Task details:
Reproduce every item below verbatim, leaving the pictures out of your answer.

Input for this task:
__________
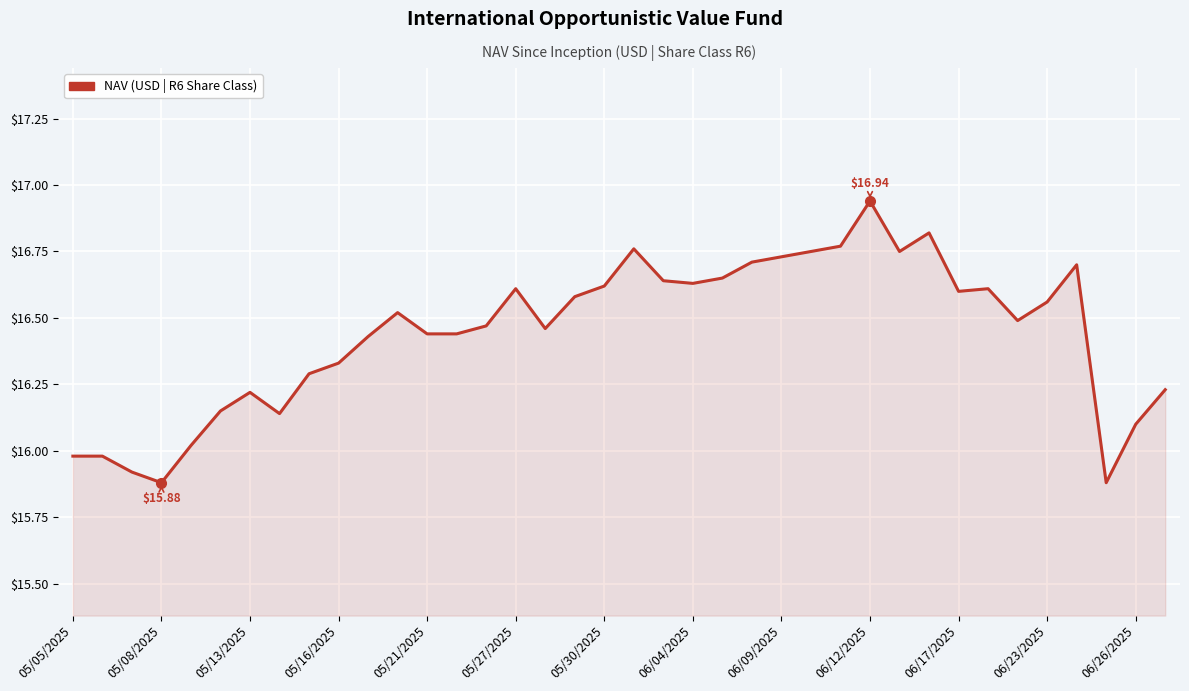

What is the difference between the maximum and minimum values?

1.1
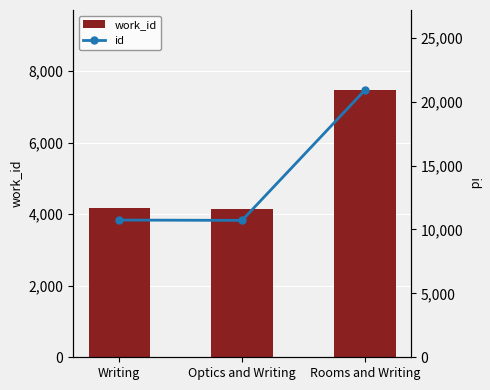

How many values in the id series are below 10735?

1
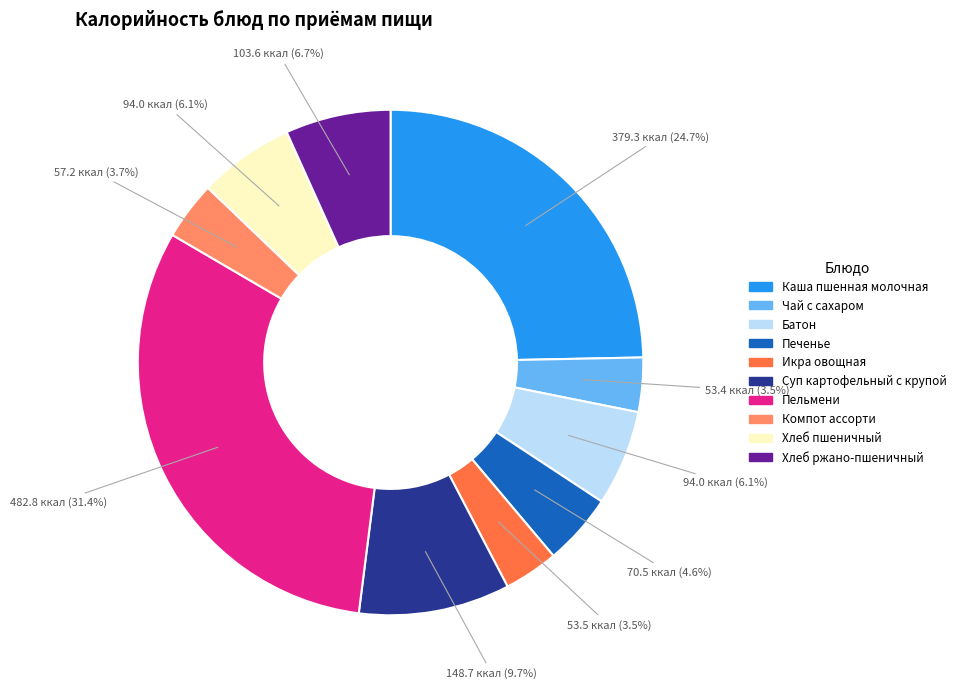

What is the ratio of the value at Хлеб ржано-пшеничный to the value at Печенье?

1.5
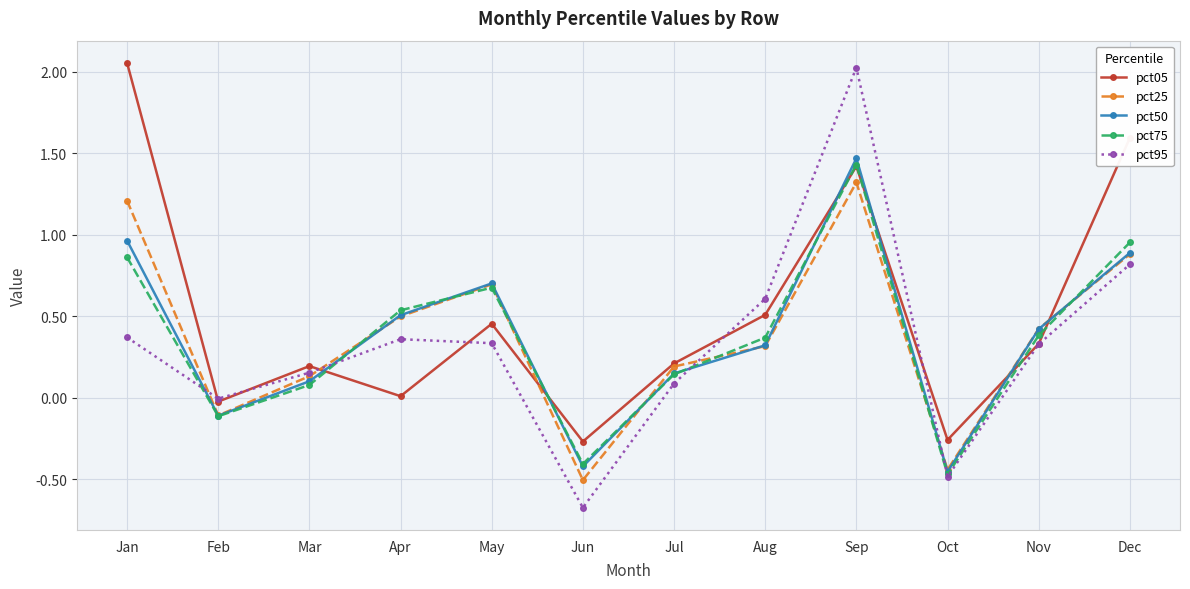

What is the spread (max minus min) of values at Jan?

1.7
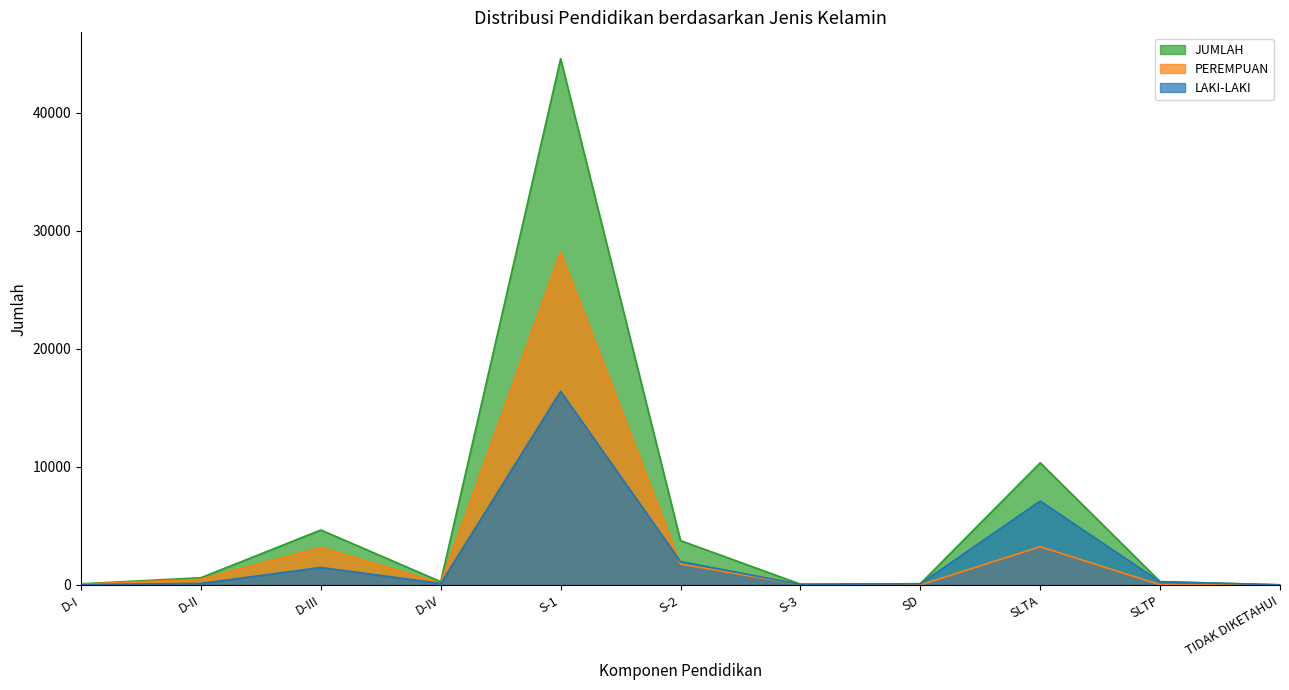

What is the sum of the PEREMPUAN values at S-1 and SLTP?

28203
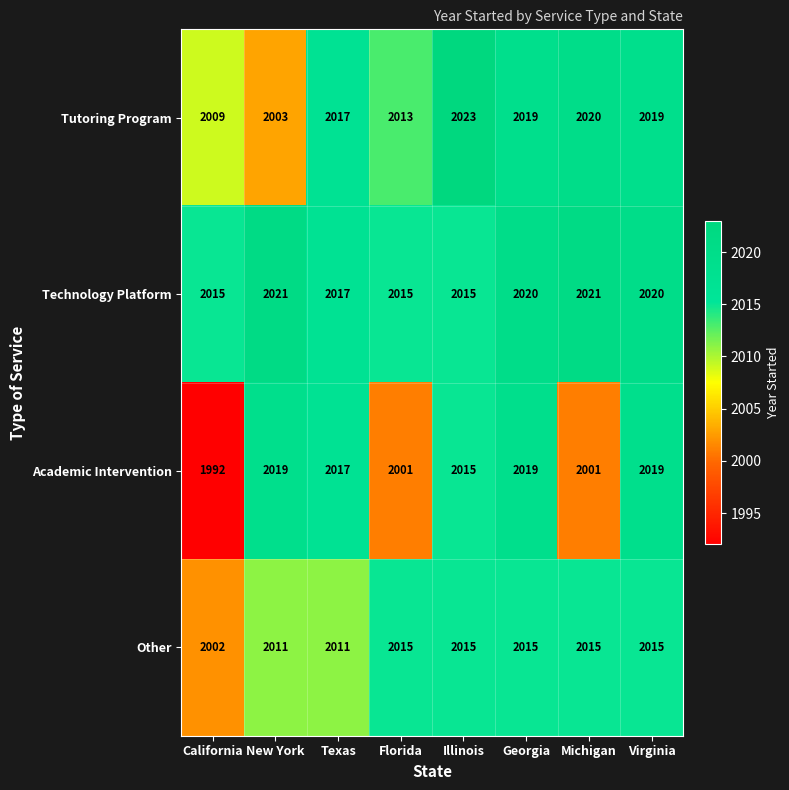

The value of Other at Texas is 3334. True or false?

False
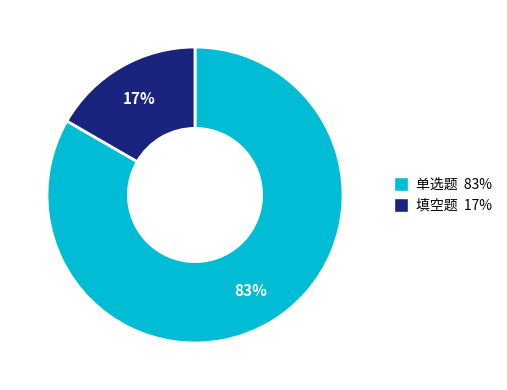

Count the number of slices in the pie.

2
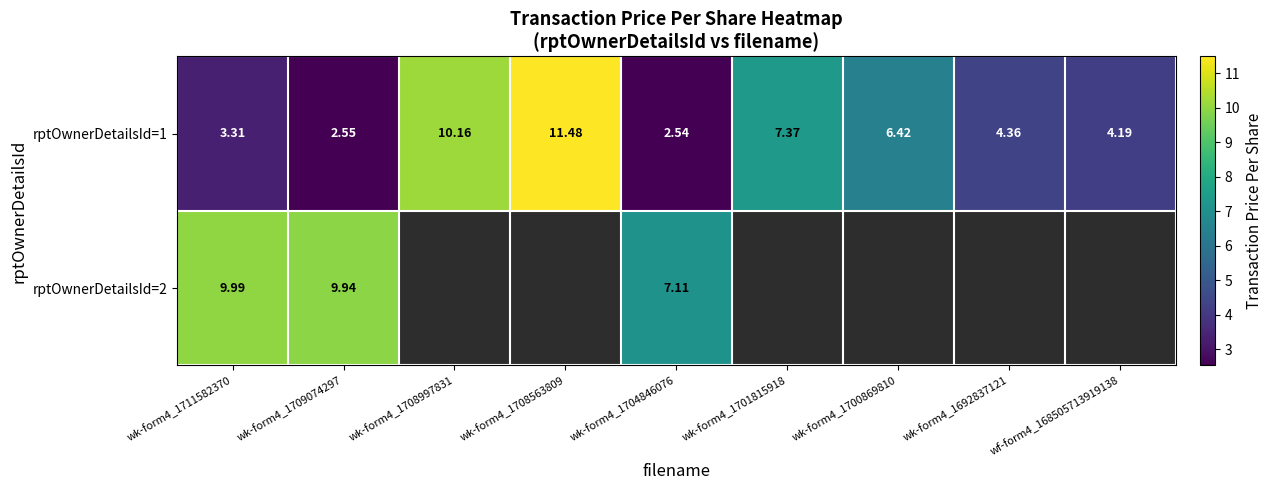

Is the value of rptOwnerDetailsId=2 at wk-form4_1711582370 greater than the value of rptOwnerDetailsId=1 at wk-form4_1700869810?

Yes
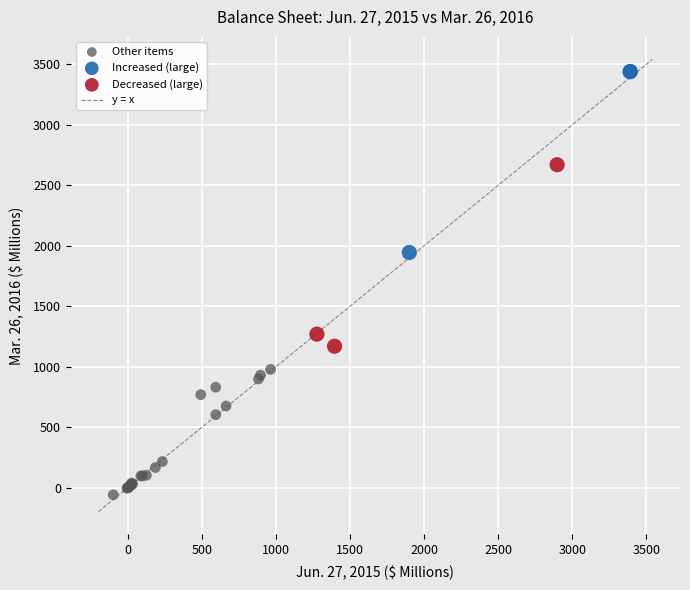

Which series reaches the minimum Y coordinate?

Other items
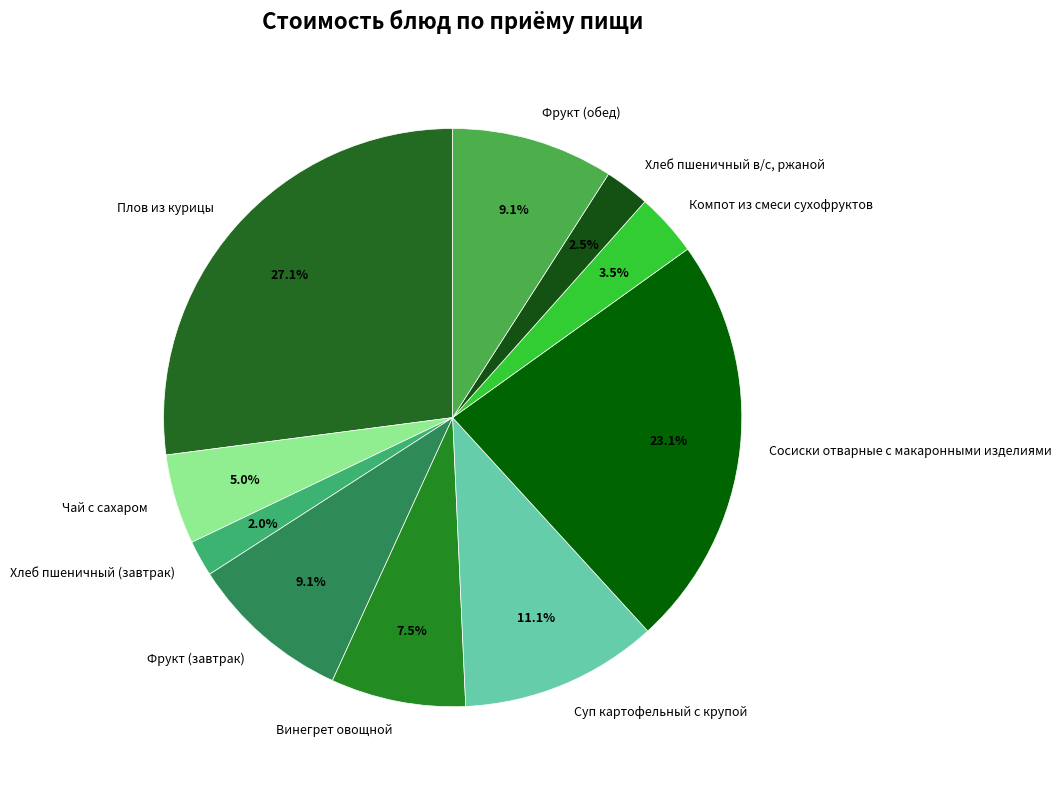

The Чай с сахаром slice represents 5% of the pie. True or false?

True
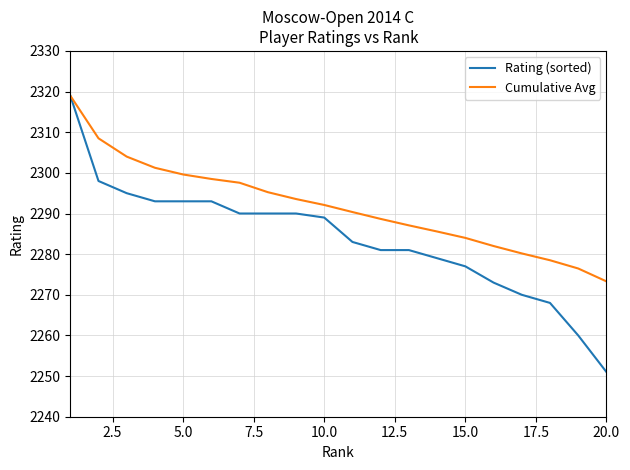

Which series has the largest total across all categories?

Cumulative Avg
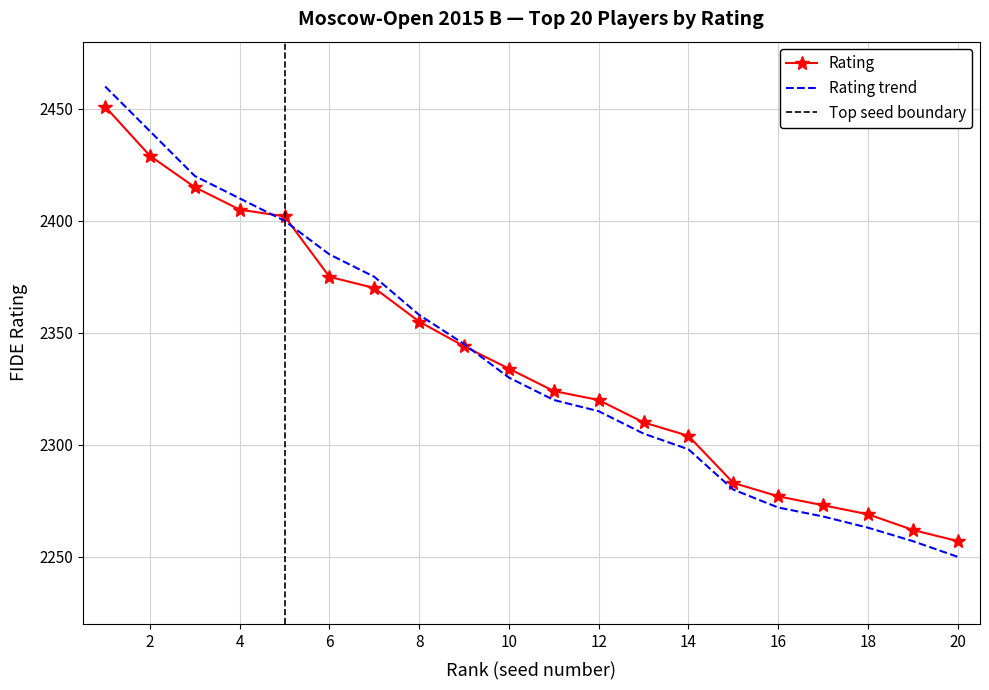

Rank the series by their maximum value, from lowest to highest.

Rating, Trend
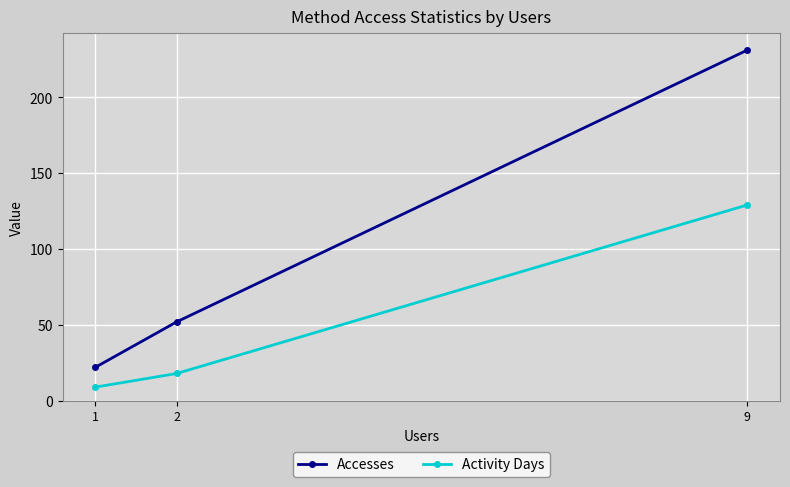

Between 2 and 9, which series saw the biggest shift?

Accesses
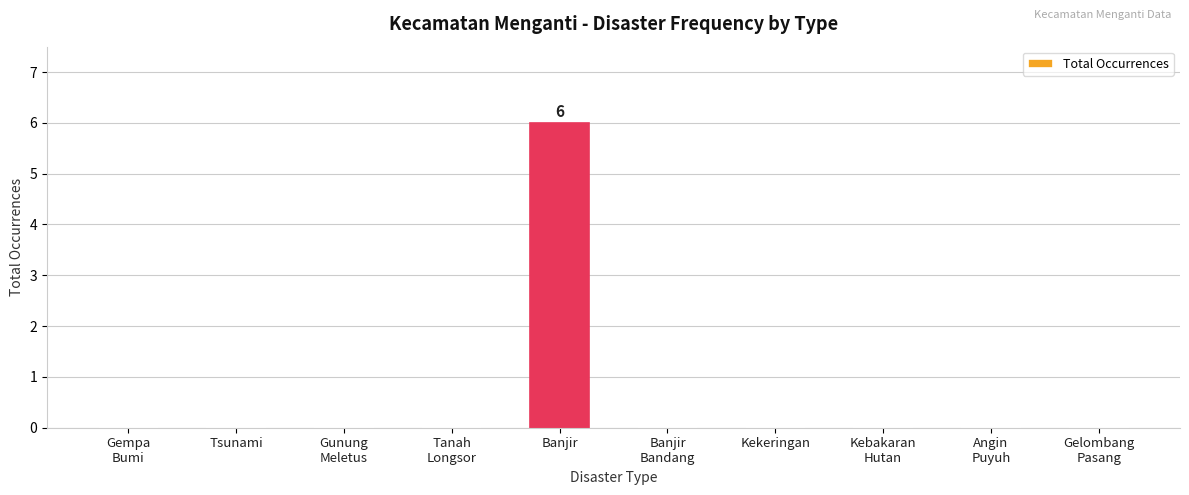

Reading right to left, extract all data points from this chart.

0	0	0	0	0	6	0	0	0	0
__________
Finished task:
What is the difference between the maximum and minimum values?

1.1

How many values in the id series are below 10735?

1

What is the ratio of the value at Хлеб ржано-пшеничный to the value at Печенье?

1.5

What is the spread (max minus min) of values at Jan?

1.7

What is the sum of the PEREMPUAN values at S-1 and SLTP?

28203

The value of Other at Texas is 3334. True or false?

False

Count the number of slices in the pie.

2

Is the value of rptOwnerDetailsId=2 at wk-form4_1711582370 greater than the value of rptOwnerDetailsId=1 at wk-form4_1700869810?

Yes

Which series reaches the minimum Y coordinate?

Other items

The Чай с сахаром slice represents 5% of the pie. True or false?

True

Which series has the largest total across all categories?

Cumulative Avg

Rank the series by their maximum value, from lowest to highest.

Rating, Trend

Between 2 and 9, which series saw the biggest shift?

Accesses

Reading right to left, extract all data points from this chart.

0	0	0	0	0	6	0	0	0	0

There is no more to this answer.